With demand depressed in the first half of this fiscal, inventories will remain high, which will add to the woes of exporters and will weaken credit profiles of some large global brick-and-mortar retailers, which will stretch receivables, it noted.

“Over the past five fiscals, revenue growth of RMG makers was supported by domestic demand even as exports were muted. This fiscal, with domestic demand also falling significantly, revenues are expected to be materially impacted,” Crisil Ratings Director Gautam Shahi said.

“Consequently, their operating margins are expected to contract 250-300 basis points (bps) to 7-7.5 per cent for the sample set, despite softer cotton prices, and cost-reduction initiative,” he added.

Crisil Ratings Associate Director Kiran Kavala said a sharp fall in profits means RMG makers will not have sufficient cash accruals to meet repayment obligations in the first half of this fiscal.

“But they are expected to utilise the cushion available in their working capital facilities, and will be helped by the moratorium on loan repayments, the government relief package to micro, small and medium enterprises, and the COVID-19 emergency credit lines,” she added.
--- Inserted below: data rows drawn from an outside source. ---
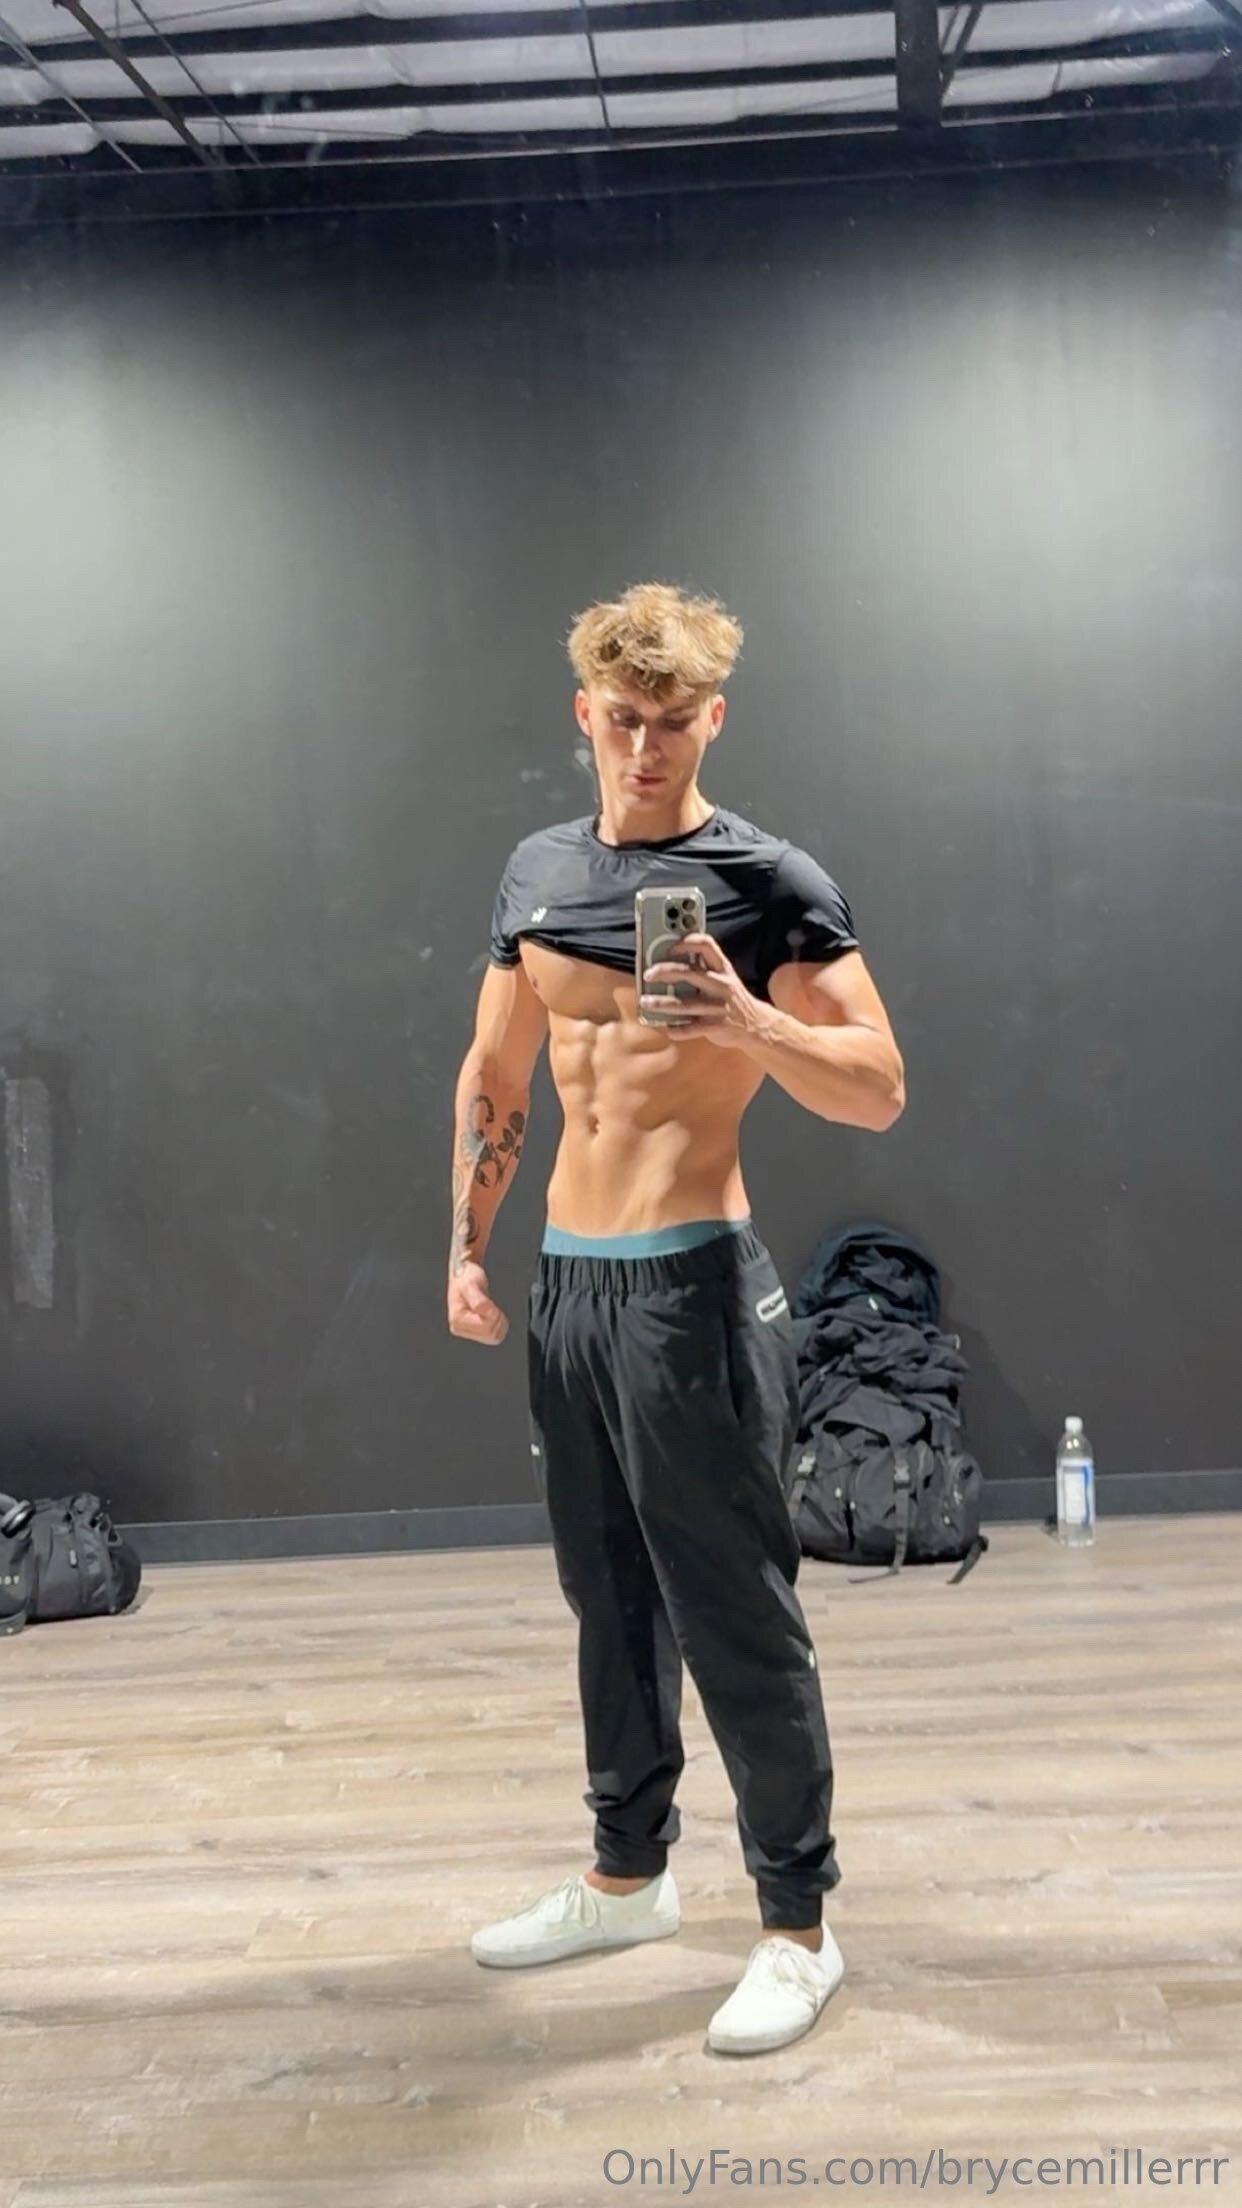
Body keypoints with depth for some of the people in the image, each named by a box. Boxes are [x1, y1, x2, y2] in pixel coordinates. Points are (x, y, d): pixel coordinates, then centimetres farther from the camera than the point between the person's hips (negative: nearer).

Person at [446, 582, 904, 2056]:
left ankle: (797, 1928, 15)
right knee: (607, 1595, 18)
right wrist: (466, 1250, 12)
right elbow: (493, 1076, 18)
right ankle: (628, 1875, 35)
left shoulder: (768, 881, -8)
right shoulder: (538, 873, 11)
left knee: (736, 1616, 0)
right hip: (565, 1277, 7)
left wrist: (743, 1017, -29)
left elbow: (878, 1091, -13)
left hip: (691, 1285, -6)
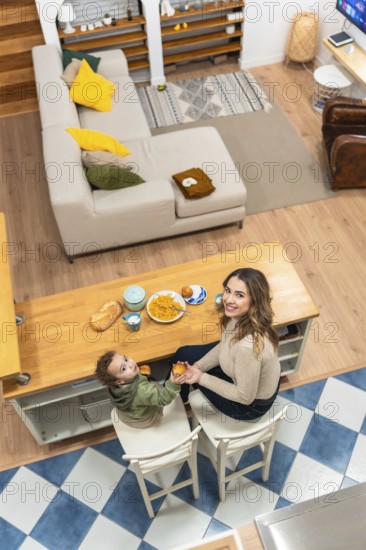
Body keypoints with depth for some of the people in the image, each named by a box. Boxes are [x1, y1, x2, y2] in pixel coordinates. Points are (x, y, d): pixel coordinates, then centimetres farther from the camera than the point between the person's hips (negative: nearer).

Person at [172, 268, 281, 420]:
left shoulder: (248, 346, -43)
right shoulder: (238, 315, -19)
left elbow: (245, 397, -27)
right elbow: (224, 346, 2)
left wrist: (201, 377, -20)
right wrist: (197, 367, -10)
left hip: (252, 404, -6)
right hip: (242, 374, 7)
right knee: (183, 354, 14)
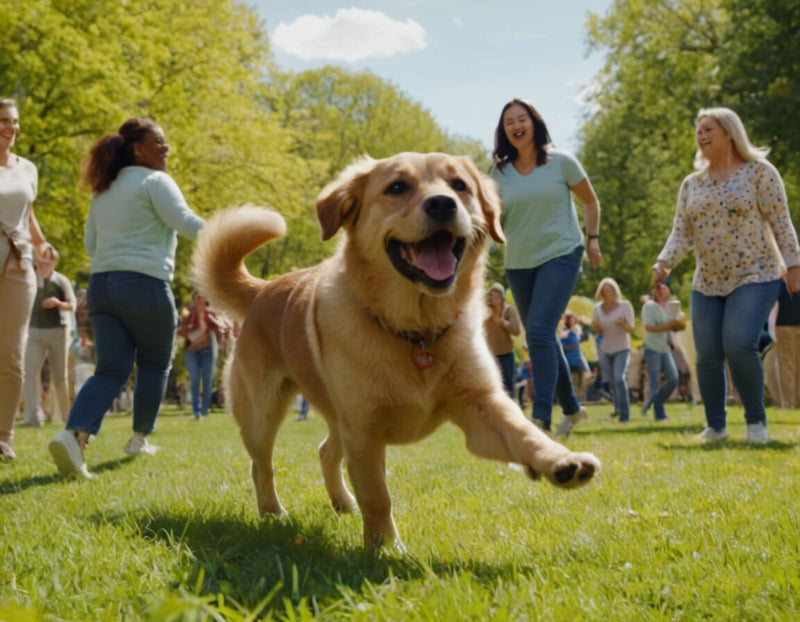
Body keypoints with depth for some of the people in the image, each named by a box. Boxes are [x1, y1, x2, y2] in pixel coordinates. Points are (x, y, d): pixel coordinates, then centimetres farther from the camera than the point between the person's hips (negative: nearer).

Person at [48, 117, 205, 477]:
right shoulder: (154, 181, -3)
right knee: (155, 364, 13)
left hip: (101, 285, 7)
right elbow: (185, 221, -16)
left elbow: (90, 245, 24)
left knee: (111, 370, 1)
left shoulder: (103, 191, 21)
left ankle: (74, 435, -21)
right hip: (144, 284, -7)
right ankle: (139, 438, 20)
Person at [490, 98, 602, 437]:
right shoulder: (499, 172, 3)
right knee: (541, 339, 12)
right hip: (519, 263, 5)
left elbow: (590, 201, 8)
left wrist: (593, 239, 2)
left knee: (540, 332, -21)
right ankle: (572, 408, 29)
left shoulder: (561, 162, -4)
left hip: (560, 255, -5)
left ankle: (541, 419, -24)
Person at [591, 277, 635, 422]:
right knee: (611, 381, 4)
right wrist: (596, 328, -14)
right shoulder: (597, 309, 2)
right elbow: (597, 332, 9)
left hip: (622, 348, -3)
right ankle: (618, 408, 27)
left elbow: (631, 329, -7)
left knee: (619, 378, -20)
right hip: (604, 350, 3)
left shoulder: (625, 305, -5)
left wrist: (624, 325, -30)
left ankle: (624, 414, -16)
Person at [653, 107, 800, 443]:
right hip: (706, 283, 5)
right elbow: (681, 232, 4)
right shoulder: (691, 184, 11)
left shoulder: (759, 172, -2)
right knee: (707, 356, -2)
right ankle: (715, 426, 13)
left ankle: (756, 421, -5)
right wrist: (664, 261, -13)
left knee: (739, 345, -22)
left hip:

Cash flows are likely to improve in the second half of this fiscal due to pick up in demand from third quarter as the festive season begins in India and winter season begins in export markets. It would put RMG makers in a better place to service debt obligations, the report said.

However, given the material impact of weak business performance in the first half, the ratios of net cash accrual to loan repayments and interest coverage will still be significantly weaker at 1.4-1.7 times and well below 3 times expected this fiscal, compared with 2.4 times and 4 times, respectively, in FY20, it added.